* [Stored dataset items]:
--------------------------------------------------

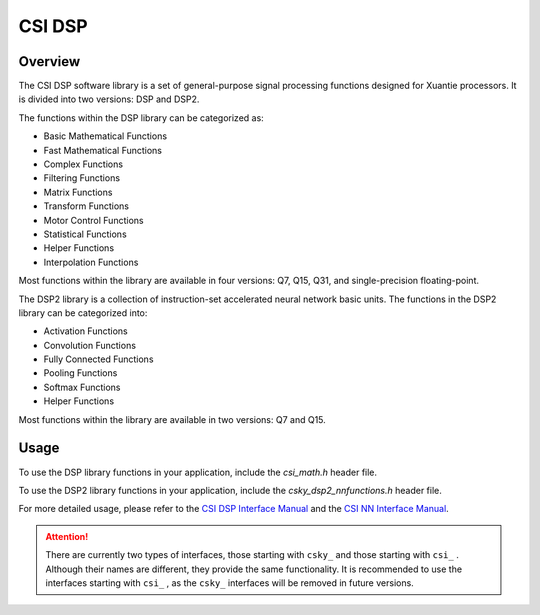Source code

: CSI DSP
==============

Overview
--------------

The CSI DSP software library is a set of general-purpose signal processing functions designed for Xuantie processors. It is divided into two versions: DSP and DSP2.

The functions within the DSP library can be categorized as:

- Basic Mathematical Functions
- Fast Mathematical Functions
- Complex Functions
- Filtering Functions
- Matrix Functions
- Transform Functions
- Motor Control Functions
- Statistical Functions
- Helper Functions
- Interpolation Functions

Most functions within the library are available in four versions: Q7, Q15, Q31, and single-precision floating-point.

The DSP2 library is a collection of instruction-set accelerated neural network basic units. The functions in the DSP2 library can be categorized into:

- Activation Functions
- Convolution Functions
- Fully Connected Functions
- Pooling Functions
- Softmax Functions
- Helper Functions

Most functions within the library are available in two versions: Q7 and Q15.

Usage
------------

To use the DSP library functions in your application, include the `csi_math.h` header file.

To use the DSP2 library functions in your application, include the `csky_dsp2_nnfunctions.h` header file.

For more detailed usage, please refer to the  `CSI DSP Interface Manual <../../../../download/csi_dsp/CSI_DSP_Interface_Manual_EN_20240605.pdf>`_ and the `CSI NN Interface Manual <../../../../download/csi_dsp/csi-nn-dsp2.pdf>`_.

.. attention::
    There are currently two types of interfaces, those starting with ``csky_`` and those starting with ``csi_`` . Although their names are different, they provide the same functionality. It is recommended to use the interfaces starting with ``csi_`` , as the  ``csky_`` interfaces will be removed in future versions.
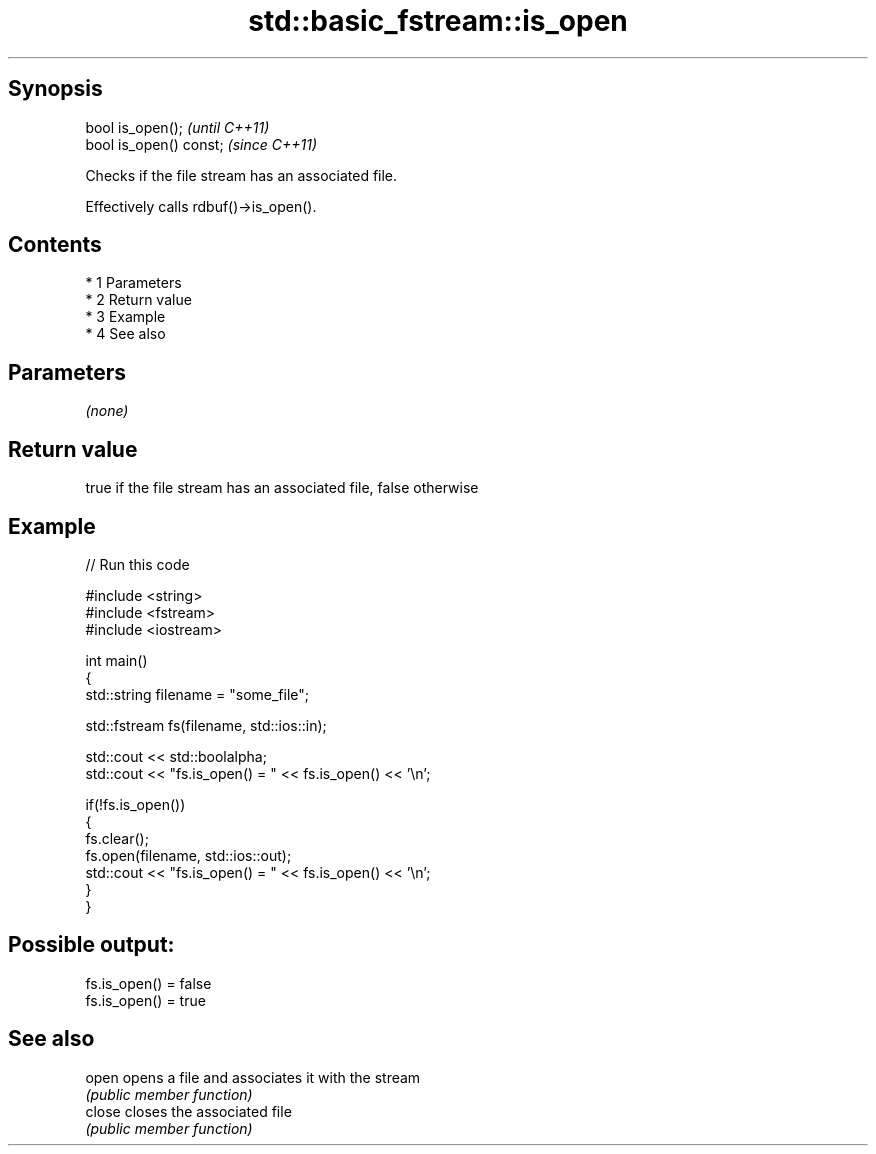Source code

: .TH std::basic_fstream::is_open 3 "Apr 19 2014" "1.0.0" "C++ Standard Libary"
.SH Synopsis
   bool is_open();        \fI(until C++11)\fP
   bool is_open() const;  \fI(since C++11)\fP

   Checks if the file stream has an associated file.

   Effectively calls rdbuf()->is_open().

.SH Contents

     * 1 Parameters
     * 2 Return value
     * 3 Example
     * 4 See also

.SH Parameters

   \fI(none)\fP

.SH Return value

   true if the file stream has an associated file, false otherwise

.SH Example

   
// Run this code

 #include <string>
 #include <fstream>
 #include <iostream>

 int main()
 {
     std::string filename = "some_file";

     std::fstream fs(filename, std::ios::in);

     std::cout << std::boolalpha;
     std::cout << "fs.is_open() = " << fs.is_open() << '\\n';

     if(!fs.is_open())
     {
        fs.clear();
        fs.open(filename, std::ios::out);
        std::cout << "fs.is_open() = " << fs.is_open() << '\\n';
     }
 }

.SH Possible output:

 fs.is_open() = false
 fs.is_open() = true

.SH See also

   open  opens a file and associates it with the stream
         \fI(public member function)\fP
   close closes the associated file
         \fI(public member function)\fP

--------------------------------------------------

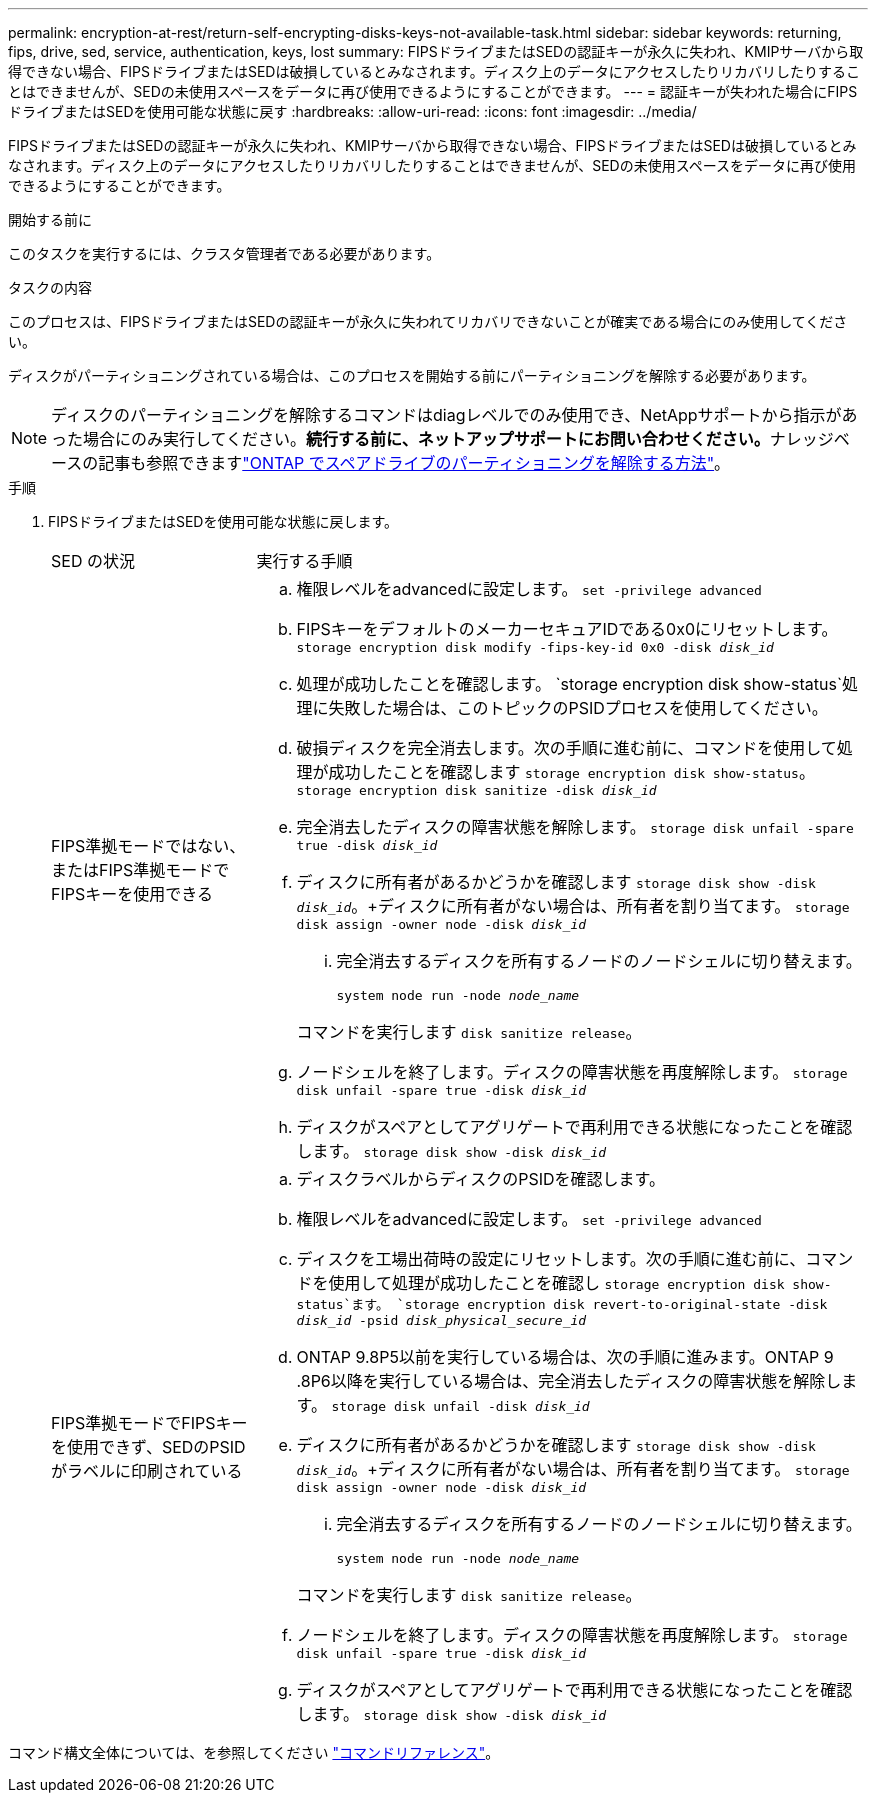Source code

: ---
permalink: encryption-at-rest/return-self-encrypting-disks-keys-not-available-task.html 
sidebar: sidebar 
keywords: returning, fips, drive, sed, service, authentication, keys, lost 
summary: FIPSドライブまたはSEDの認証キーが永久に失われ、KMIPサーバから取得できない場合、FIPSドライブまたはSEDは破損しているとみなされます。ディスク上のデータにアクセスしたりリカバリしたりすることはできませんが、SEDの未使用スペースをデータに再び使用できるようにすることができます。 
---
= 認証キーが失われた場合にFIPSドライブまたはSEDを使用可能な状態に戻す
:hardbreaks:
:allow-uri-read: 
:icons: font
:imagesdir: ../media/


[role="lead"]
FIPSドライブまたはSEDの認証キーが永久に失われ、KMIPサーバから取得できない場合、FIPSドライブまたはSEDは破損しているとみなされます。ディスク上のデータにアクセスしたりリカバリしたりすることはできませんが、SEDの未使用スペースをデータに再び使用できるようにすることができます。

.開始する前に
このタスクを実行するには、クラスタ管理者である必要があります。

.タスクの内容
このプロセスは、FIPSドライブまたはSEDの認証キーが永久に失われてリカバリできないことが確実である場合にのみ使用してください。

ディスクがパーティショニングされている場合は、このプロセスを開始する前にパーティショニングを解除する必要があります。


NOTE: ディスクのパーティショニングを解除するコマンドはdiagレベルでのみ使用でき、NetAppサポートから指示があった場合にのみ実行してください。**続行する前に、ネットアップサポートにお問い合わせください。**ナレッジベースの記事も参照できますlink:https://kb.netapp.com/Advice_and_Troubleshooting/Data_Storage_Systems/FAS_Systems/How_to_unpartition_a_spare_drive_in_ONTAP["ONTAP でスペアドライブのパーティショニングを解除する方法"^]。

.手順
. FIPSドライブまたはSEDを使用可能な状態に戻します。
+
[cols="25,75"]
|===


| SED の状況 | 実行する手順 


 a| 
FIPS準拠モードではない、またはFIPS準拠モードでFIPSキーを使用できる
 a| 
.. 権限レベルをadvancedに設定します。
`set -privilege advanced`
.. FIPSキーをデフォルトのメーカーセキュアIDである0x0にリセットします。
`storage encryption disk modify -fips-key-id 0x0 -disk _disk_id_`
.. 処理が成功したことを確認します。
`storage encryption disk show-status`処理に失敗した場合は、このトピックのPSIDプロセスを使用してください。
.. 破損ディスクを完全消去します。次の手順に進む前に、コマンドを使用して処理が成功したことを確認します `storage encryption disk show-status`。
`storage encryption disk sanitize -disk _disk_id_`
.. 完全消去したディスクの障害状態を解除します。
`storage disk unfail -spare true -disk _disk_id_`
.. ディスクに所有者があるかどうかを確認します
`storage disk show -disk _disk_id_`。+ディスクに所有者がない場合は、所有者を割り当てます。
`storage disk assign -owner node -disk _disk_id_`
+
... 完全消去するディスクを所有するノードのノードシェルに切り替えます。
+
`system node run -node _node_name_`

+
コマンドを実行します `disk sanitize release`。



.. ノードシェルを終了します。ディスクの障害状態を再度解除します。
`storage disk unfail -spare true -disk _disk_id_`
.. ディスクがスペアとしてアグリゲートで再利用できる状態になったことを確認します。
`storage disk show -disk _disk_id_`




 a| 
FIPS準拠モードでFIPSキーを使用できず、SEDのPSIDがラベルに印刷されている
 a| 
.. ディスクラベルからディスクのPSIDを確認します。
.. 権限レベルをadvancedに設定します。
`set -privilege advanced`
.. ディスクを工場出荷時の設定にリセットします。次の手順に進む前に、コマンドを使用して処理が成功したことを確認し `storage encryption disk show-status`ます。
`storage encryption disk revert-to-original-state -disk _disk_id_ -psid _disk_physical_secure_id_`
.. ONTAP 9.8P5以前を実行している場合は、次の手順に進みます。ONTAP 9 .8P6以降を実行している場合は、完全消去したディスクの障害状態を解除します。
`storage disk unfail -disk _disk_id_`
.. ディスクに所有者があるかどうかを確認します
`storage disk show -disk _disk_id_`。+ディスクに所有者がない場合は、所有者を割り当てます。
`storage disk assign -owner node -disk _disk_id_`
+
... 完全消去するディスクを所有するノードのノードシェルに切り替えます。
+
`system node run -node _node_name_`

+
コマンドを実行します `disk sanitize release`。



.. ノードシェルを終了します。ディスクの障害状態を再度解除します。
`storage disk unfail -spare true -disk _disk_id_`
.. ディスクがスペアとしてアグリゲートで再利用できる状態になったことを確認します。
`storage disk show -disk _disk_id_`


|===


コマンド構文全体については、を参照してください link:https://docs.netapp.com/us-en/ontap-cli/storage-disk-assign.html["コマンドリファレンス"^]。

--------------------------------------------------

* [TASK TO CARRY OUT]:
Would you show every line in the data above that contains the string "library"?

* [ANSWER BOX]:
The CSI DSP software library is a set of general-purpose signal processing functions designed for Xuantie processors. It is divided into two versions: DSP and DSP2.
The functions within the DSP library can be categorized as:
Most functions within the library are available in four versions: Q7, Q15, Q31, and single-precision floating-point.
The DSP2 library is a collection of instruction-set accelerated neural network basic units. The functions in the DSP2 library can be categorized into:
Most functions within the library are available in two versions: Q7 and Q15.
To use the DSP library functions in your application, include the `csi_math.h` header file.
To use the DSP2 library functions in your application, include the `csky_dsp2_nnfunctions.h` header file.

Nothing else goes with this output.